I brought the rest of the coins home and looked through over 2,300 cents, 700 or so dimes, maybe 300 quarters, and about 500 nickels.
In the cents I found maybe 100 that were pre-1930, nothing spectacular but they were all readable, and a couple with mintmarks. I also found about 10 1943 steel cents, all worn pretty well.
These I will take to coin shows I attend and pass out to youngsters I encounter (with their parent’s permission of course) in an attempt to jump start their collections in some way.
Also in the 2,300 cents was one 1909 Lincoln without the V.D.B. It looks like it could grade about a Mint State-60 or -61.
How this gem got into this hoard with everything else of that age so worn and used I don’t know, but such are the rewards to be found when searching through an oddly assembled hoard.
James Evans
Leominster, Mass.
I have been a coin collector for over 40 years. The days of good circulation finds are long gone (or so I thought).
I recently ordered lunch at a local fast food restaurant. I paid for the food and received my change. I could immediately see that one of the cents had a wheat reverse. I smiled and thought, it’s been a while since I got a wheat cent in change, and then walked to a table to eat my meal.
At the table I took a closer look at the wheat cent and flipped it over to see the date. I couldn’t believe my eyes. It was a 1909 in Very Fine condition.
I immediately flipped it over again to see if there was a V.D.B. on the reverse. There wasn’t. Still, I think that this was a great circulation find for 2016.

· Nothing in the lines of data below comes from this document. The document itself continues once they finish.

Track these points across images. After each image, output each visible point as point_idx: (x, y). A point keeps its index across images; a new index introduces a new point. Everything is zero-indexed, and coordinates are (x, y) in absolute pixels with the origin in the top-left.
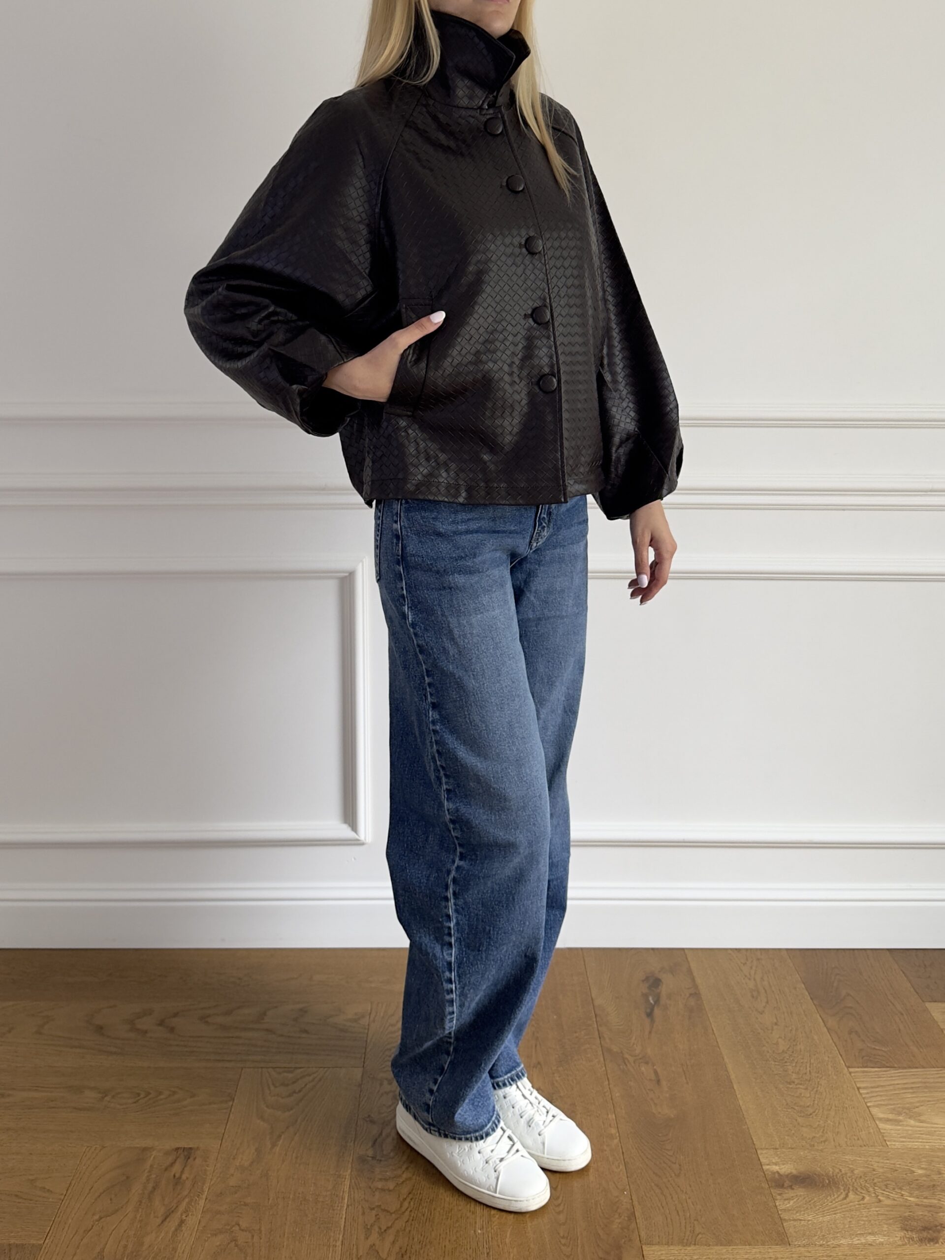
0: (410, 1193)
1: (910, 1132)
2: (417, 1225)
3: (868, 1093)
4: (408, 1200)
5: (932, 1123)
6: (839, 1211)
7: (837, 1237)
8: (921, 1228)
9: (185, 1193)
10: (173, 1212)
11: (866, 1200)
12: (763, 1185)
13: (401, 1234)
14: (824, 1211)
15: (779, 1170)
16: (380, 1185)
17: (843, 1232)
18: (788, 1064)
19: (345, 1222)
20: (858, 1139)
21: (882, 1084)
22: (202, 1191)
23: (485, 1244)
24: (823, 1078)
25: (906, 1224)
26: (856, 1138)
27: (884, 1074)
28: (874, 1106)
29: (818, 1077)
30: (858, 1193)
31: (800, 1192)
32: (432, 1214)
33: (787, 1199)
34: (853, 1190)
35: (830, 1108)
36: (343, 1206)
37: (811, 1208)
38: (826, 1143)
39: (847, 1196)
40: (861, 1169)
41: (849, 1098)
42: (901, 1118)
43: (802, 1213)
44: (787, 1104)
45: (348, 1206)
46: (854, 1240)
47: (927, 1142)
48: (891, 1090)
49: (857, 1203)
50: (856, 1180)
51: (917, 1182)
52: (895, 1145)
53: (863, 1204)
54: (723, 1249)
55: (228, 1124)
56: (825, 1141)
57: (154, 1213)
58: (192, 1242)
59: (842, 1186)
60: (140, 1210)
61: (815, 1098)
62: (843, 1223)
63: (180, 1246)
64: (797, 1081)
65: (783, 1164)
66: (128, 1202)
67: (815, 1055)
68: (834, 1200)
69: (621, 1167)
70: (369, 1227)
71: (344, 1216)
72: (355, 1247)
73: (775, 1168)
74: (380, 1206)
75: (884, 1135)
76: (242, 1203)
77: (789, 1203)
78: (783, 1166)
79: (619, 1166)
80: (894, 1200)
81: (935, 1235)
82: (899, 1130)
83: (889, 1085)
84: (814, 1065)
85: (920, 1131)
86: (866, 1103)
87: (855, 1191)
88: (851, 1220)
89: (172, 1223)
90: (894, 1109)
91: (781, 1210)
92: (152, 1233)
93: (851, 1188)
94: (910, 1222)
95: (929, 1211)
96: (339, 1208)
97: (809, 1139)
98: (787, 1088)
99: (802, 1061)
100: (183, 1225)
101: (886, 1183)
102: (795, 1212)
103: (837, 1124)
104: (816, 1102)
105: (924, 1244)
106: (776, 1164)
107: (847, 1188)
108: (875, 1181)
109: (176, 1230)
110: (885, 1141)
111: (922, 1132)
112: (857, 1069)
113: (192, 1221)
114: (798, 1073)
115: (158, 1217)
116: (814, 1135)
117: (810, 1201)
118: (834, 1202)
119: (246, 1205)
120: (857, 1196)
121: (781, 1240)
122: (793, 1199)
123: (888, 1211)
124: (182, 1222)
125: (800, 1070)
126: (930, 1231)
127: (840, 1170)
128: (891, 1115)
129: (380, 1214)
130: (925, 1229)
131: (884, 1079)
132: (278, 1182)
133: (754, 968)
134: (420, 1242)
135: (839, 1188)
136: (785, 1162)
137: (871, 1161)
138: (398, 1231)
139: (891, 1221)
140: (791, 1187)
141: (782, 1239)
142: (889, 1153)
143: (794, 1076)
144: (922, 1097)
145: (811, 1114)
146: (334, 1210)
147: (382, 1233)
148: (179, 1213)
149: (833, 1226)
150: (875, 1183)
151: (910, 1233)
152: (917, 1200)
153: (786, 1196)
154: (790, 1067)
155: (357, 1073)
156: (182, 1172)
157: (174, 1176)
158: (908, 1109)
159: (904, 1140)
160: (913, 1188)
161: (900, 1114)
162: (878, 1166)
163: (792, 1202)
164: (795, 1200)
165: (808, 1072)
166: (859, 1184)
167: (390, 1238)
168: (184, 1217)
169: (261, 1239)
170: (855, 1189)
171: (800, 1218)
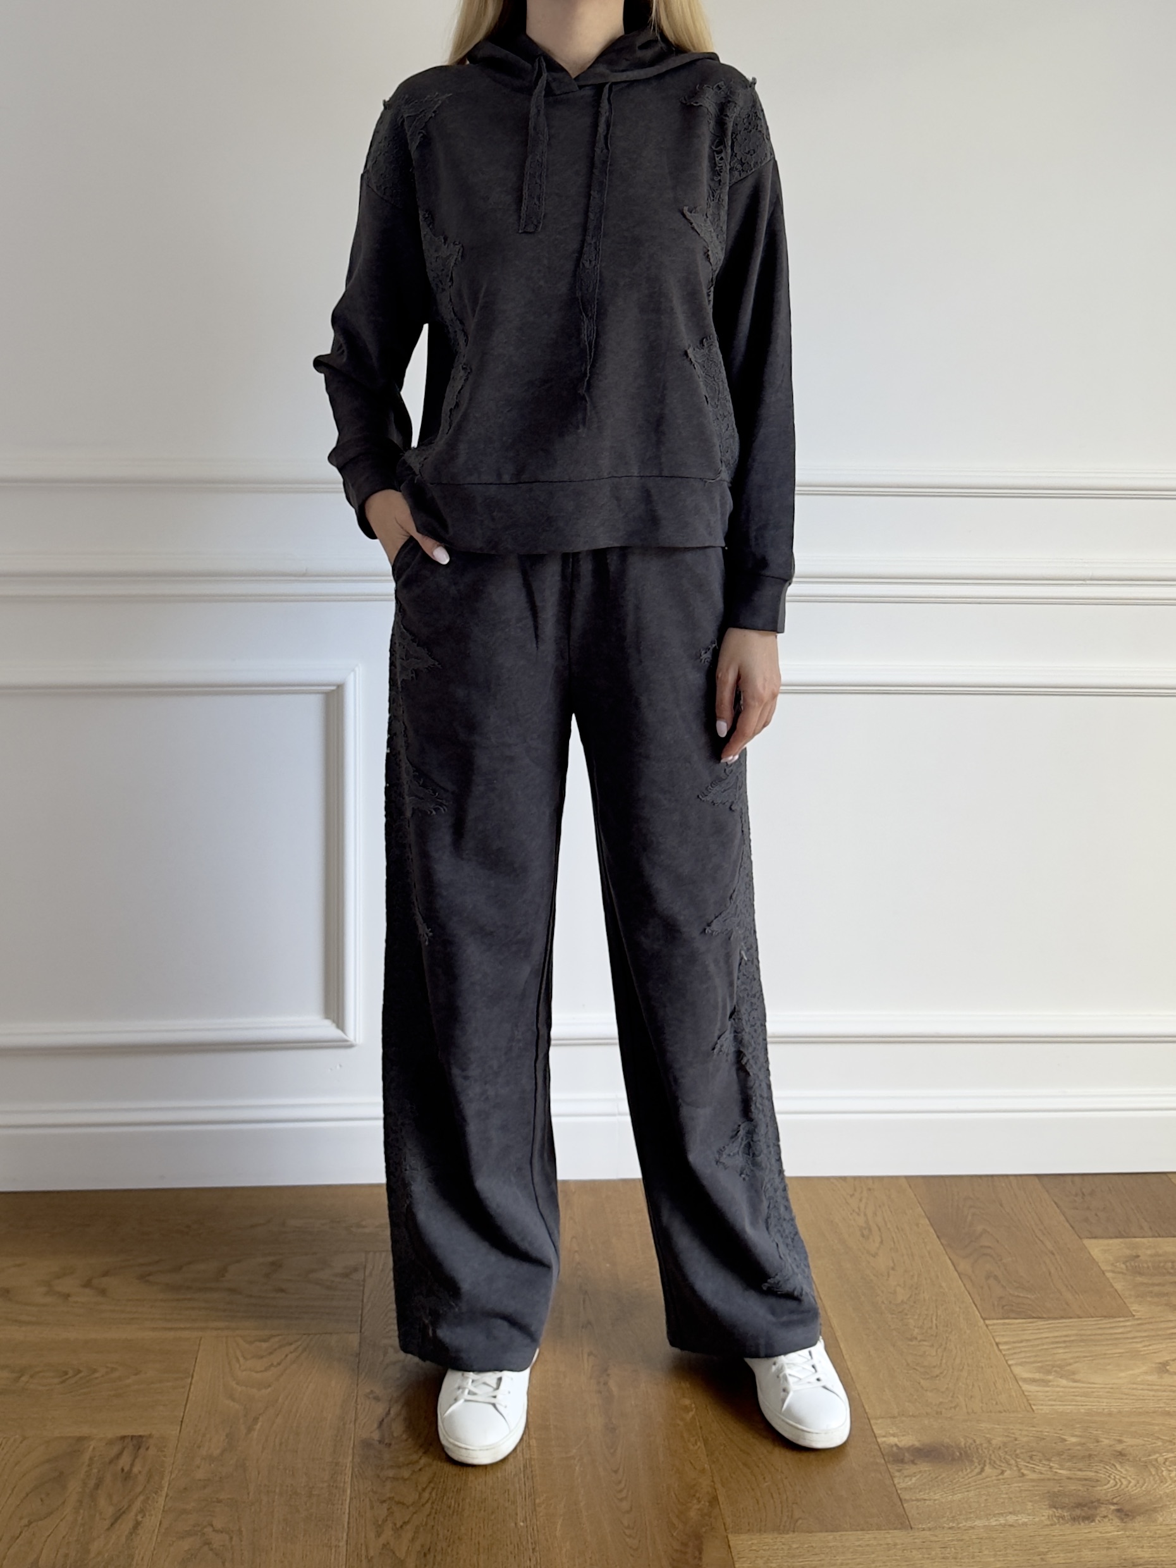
0: (430, 1482)
1: (1061, 1394)
2: (442, 1519)
3: (1009, 1349)
4: (428, 1490)
5: (1089, 1383)
6: (972, 1488)
7: (970, 1518)
8: (1074, 1505)
9: (139, 1489)
10: (124, 1512)
11: (1006, 1474)
12: (878, 1461)
13: (421, 1529)
14: (954, 1488)
15: (898, 1443)
16: (391, 1473)
17: (978, 1512)
18: (909, 1317)
19: (349, 1518)
20: (997, 1404)
21: (1027, 1338)
22: (161, 1488)
23: (529, 1538)
24: (953, 1333)
25: (1055, 1501)
26: (994, 1403)
27: (1029, 1327)
28: (1016, 1364)
29: (947, 1331)
30: (995, 1466)
31: (924, 1467)
32: (461, 1505)
33: (908, 1476)
34: (990, 1463)
35: (961, 1368)
36: (346, 1500)
37: (938, 1485)
38: (957, 1409)
39: (982, 1470)
40: (999, 1439)
41: (985, 1356)
42: (1050, 1377)
43: (927, 1491)
44: (908, 1365)
45: (351, 1499)
46: (991, 1520)
47: (1082, 1405)
48: (1038, 1345)
49: (994, 1478)
50: (994, 1452)
51: (1069, 1452)
52: (1042, 1410)
53: (1003, 1479)
54: (830, 1536)
55: (188, 1406)
56: (955, 1407)
57: (101, 1514)
58: (153, 1549)
59: (977, 1458)
60: (81, 1511)
61: (942, 1356)
62: (978, 1502)
63: (137, 1552)
64: (919, 1338)
65: (903, 1435)
66: (64, 1503)
67: (942, 1305)
68: (968, 1474)
69: (699, 1444)
70: (380, 1523)
71: (347, 1511)
72: (364, 1548)
73: (893, 1440)
74: (393, 1497)
75: (1029, 1398)
76: (215, 1500)
77: (911, 1480)
78: (902, 1438)
79: (696, 1443)
80: (1041, 1473)
81: (1090, 1512)
82: (1047, 1392)
83: (1035, 1339)
84: (942, 1317)
85: (1073, 1392)
86: (1007, 1361)
87: (993, 1465)
88: (988, 1498)
89: (126, 1525)
90: (1041, 1367)
91: (901, 1489)
92: (99, 1537)
93: (988, 1461)
94: (1060, 1498)
95: (1083, 1485)
96: (340, 1502)
97: (935, 1405)
98: (909, 1345)
99: (926, 1312)
100: (139, 1527)
101: (1031, 1453)
102: (917, 1490)
103: (970, 1387)
104: (944, 1361)
105: (1077, 1523)
106: (894, 1435)
107: (983, 1461)
108: (1018, 1452)
109: (131, 1534)
110: (1030, 1405)
111: (1076, 1394)
112: (995, 1321)
113: (151, 1522)
114: (921, 1328)
115: (105, 1520)
116: (941, 1400)
117: (936, 1478)
118: (966, 1477)
119: (219, 1501)
120: (995, 1470)
121: (901, 1524)
122: (915, 1476)
123: (1034, 1486)
124: (137, 1525)
125: (923, 1323)
126: (1086, 1509)
127: (975, 1441)
128: (1037, 1374)
129: (393, 1507)
130: (1079, 1505)
131: (1030, 1332)
132: (259, 1474)
133: (864, 1201)
134: (446, 1539)
135: (972, 1461)
136: (904, 1433)
137: (1012, 1429)
138: (417, 1527)
139: (1037, 1498)
140: (913, 1462)
141: (903, 1522)
142: (1035, 1420)
143: (916, 1330)
144: (1076, 1352)
145: (937, 1376)
146: (334, 1505)
147: (398, 1530)
148: (133, 1514)
149: (966, 1506)
150: (1017, 1456)
151: (1060, 1511)
152: (1068, 1472)
153: (906, 1473)
154: (911, 1321)
155: (354, 1339)
156: (132, 1465)
157: (123, 1470)
158: (1059, 1366)
159: (1053, 1403)
160: (1064, 1459)
161: (1049, 1372)
162: (1021, 1435)
163: (914, 1479)
164: (918, 1477)
165: (934, 1327)
166: (997, 1455)
167: (408, 1534)
168: (139, 1518)
169: (241, 1541)
170: (992, 1462)
171: (926, 1497)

It make me wonder where this coin has been hiding for the past 107 years.
David S.
Westbury, N.Y.
I live in North Dakota and enjoy going to estate sales. When they list coins as part of the auction I get really excited. I went to a auction and they had a lot of coins in jars, Ziploc bag.
There was one bag marked 1,500 Buffalo nickels. I looked at the coins and I could see all had dates. So I got in the bidding and won the coins for $480.
I collect Buffalo nickels, so when I came home my wife was none too thrilled about more nickels. So I put them in the safe and on a cold winter day I started going through them, finding some nice coins.
I found a 1936-D 3 1/2-legged nickel. After checking the rest of the bag, I found a second 1936-D 3 1/2 legged.
I took the coins to my local coin dealer who said he had never seen one in person and suggested I send them into ANACS, which I did. One came back Fine-10 and the second coin Very Fine-20.
I still go to auctions with my wife’s blessing and buy Buffalo nickels when I can. I also love reading “Coin Finds” and have had a subscription to Coins magazine for years.
Stanley
Sheyenne, N.D.
I work for the state DOT in New York and we were excavating and trenching an area. The Gradall was digging and he sprung a leak of hydraulic fluid when I noticed a shiny coin he unearthed. I picked it up and never saw one before. To my amazement it is an 1807 Draped Bust penny.
I texted my brothers that I found a penny today and they didn’t think it was a big deal until I showed it to them and they were surprised to see how old it is. I still have it in my collection and it is the oldest coin I have.